Find semi perimeter and Area of triangle in terms of $d_1,d_2,d_3,R$ and $|D|$.

Question

For $i=1,2,3$ ; Let $L_i=\{(x,y):x\cos\theta_i+y\sin\theta_i=1\}$ , $A,B$ and $C$ are intersections of $(L_2,L_3),(L_3,L_1)$ and $(L_1,L_2)$ respectively. And $d_1,d_2$ and $d_3$ are lengths of altitudes of the triangle from $A,B$ and $C$, respectively. It is given that $A,B$ and $C$ defined above are real points and D=$\begin{bmatrix} \cos\theta_1 & \sin\theta_1& 1 \\ \cos\theta_2& \sin\theta_2& 1 \\\cos\theta_3& \sin\theta_3& 1 \end{bmatrix}$ , $|D|\ne0$ , R is the circumradius of triangle ABC . Find the semi perimeter and Area of triangle in terms of $d_1,d_2,d_3,R$ and $|D|$.

My attempt :

I calculated the co-ordinates of $A,B$ and $C$ , and side lengths of the triangle in terms of $\theta_i$ , and also calculated value of $|D|$ , then I got the desired result after plugging in the gigantic values . But I noticed that D is the matrix formed by coefficients of lines $L_i$ so i think there might be some geometric significance to that matrix , and my intuition says that there must be a substantially less hectic way to solve it with the help of that , because the way I have solved it is too lengthy .

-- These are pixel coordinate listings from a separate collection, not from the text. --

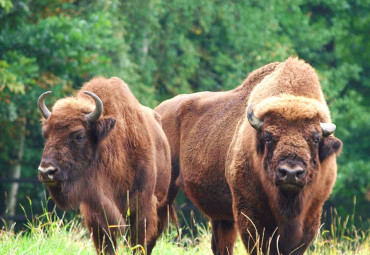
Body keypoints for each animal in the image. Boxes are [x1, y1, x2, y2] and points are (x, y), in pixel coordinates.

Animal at [36, 76, 173, 254]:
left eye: (79, 136)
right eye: (46, 135)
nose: (46, 171)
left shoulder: (142, 209)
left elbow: (137, 244)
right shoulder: (95, 213)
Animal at [155, 57, 342, 255]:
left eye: (316, 138)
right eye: (268, 136)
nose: (291, 173)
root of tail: (158, 111)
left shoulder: (311, 215)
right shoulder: (250, 213)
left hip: (221, 215)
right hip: (164, 193)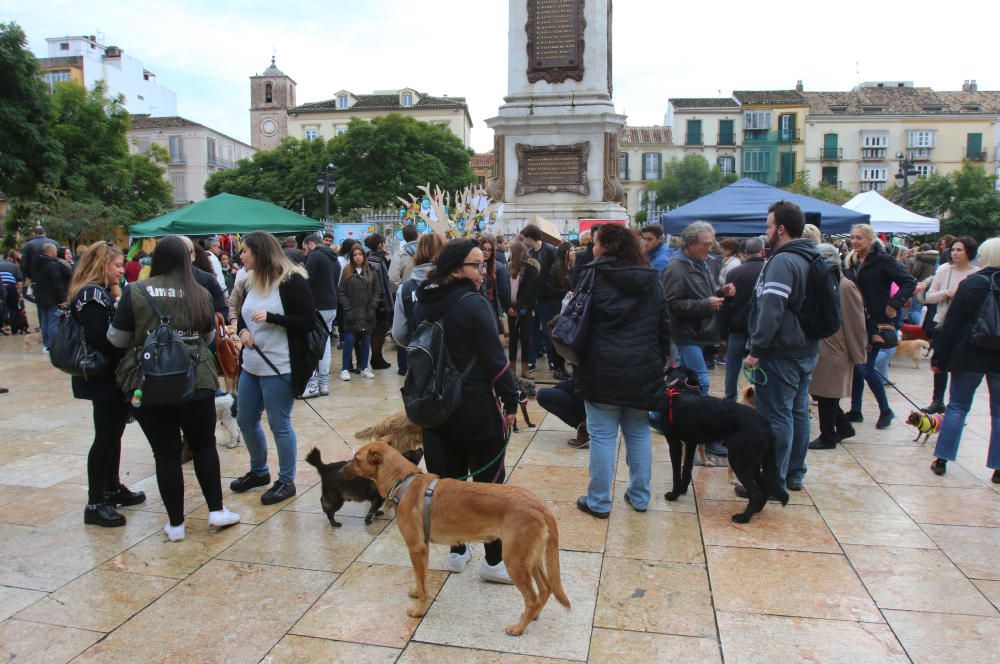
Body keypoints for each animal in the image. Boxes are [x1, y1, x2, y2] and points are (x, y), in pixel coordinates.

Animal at [342, 440, 572, 632]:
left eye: (356, 459)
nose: (340, 469)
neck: (403, 481)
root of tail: (540, 505)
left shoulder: (416, 547)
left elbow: (424, 586)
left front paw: (419, 611)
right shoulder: (422, 547)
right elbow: (420, 577)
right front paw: (417, 591)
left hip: (515, 560)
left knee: (533, 597)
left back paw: (519, 628)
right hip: (531, 559)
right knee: (545, 589)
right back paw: (531, 617)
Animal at [656, 364, 788, 524]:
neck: (678, 389)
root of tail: (765, 423)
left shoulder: (675, 443)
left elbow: (676, 473)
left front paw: (673, 495)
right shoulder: (691, 443)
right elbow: (686, 470)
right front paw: (682, 490)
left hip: (739, 461)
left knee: (755, 493)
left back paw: (743, 517)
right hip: (753, 462)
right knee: (765, 488)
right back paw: (756, 511)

So could someone please tell me a better way of solving this question , that'll be a great help.

Thanks !

Answer 1

Let $(x_i,y_i)$ (vertices of $ABC$) be the intersection of $L_j$’s with $j\neq i$ for $i=1,2,3$. The area of the triangle is half of the absolute value of the determinant $$\left|\begin{array}{ccc}x_1&y_1&1\\ x_2&y_2&1\\ x_3&y_3&1\end{array}\right|.$$ Now the key observation is that $$\left[\begin{array}{ccc}x_1&y_1&1\\ x_2&y_2&1\\ x_3&y_3&1\end{array}\right]\left[\begin{array}{ccc}\cos \theta_1&\cos\theta_2&\cos\theta_3\\ \sin\theta_1&\sin\theta_2&\sin\theta_3\\ -1&-1&-1\end{array}\right|={\rm diag}(\pm d_1,\pm d_2,\pm d_3),\quad (1)$$ where the last matrix is diagonal. This follows from the distance formula from $(x_i,y_i)$ to $L_j$, namely $$d((x_i,y_i),L_j)=\frac{|x_i\cos\theta_j+\sin\theta_j-1|}{\sqrt{\cos^2\theta_i+\sin^2\theta_i}}=\delta_{ij}d_i.$$ The second important observation is that $$d((0,0),L_i)=1$$ showing that $(0,0)$ is the incenter of triangle $ABC$ with inradius $1$. Now the rest is standard. Let’s denote the area of $ABC$ by $\Delta$. Then from (1), one has $$2\Delta\cdot|D|=d_1d_2d_3,$$ so $$\Delta=\frac{d_1d_2d_3}{2|D|}.$$ Then use the fact that $$\Delta=\frac{abc}{4R}=sr$$ and $$a=\frac{2\Delta}{d_1},b=\frac{2\Delta}{d_2},c=\frac{2\Delta}{d_3}$$ to finish up, where $R$ (resp. $r=1$) is the circumradius (resp. inradius) of $ABC$, $a,b,c,$ the side lengths and $s$ is the semiperimeter of $ABC$.